Lindsay Lohan is now officially lower than Heidi Montag and Spencer Pratt, admitting to getting dumped on the cover of a tabloid, crying about having no friends…
I AM SO ALONE.
This is what she’s telling Janice Min – that she’s in “absolute hell” after getting dumped by Samantha Ronson, and that last Friday was the “worst night of my life” when she was banned from a Ronson party and spent the night staying at the Chateau Marmont one floor above the Ronson family.
That was also the night that Nicole Richie walked by her and made a face “uck”, refusing to engage, and Drea De Matteo snarled “Come at me bitch”…

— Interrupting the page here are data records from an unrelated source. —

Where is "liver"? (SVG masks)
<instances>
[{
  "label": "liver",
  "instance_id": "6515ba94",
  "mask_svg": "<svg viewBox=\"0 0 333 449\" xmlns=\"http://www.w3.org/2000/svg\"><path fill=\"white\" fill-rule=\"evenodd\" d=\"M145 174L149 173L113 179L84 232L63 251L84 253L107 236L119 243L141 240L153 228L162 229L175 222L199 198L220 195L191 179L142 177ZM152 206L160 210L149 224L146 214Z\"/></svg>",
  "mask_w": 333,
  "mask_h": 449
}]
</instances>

In other words: Everyone hates Lilo.
But, as you would expect, she says she did nothing wrong:
"Everyone's turned on me. I'm a f--king 22-year-old girl who's in love. I felt like I was in Mean Girls, but worse: Mean Girls was a movie. I'm not a bad person and this is what happens. I was raised to treat people well, and I'm so tired of this drama."
Again the victim. Always the victim. Never accountable, never at fault. She wept and raged and railed through her interview with US Weekly hoping for sympathy and still the magazine reports that friends think she needs to be “institutionalised” and that she’s running out of cash.
Is she sad smut?
She volunteered herself onto the cover of Us Weekly. Through the heartache she is loving and LIVING FOR the attention. She’s also LIVING AT THE CHATEAU MARMONT. This is not a home. It’s not even a hotel. The Chateau Marmont is a party den. Party circuit ground zero. And she needs to be there.
Don’t cry for Lindsay Lohan. She went jewellery shopping yesterday with her old hag sister. Does she look like she needs you to cry for her?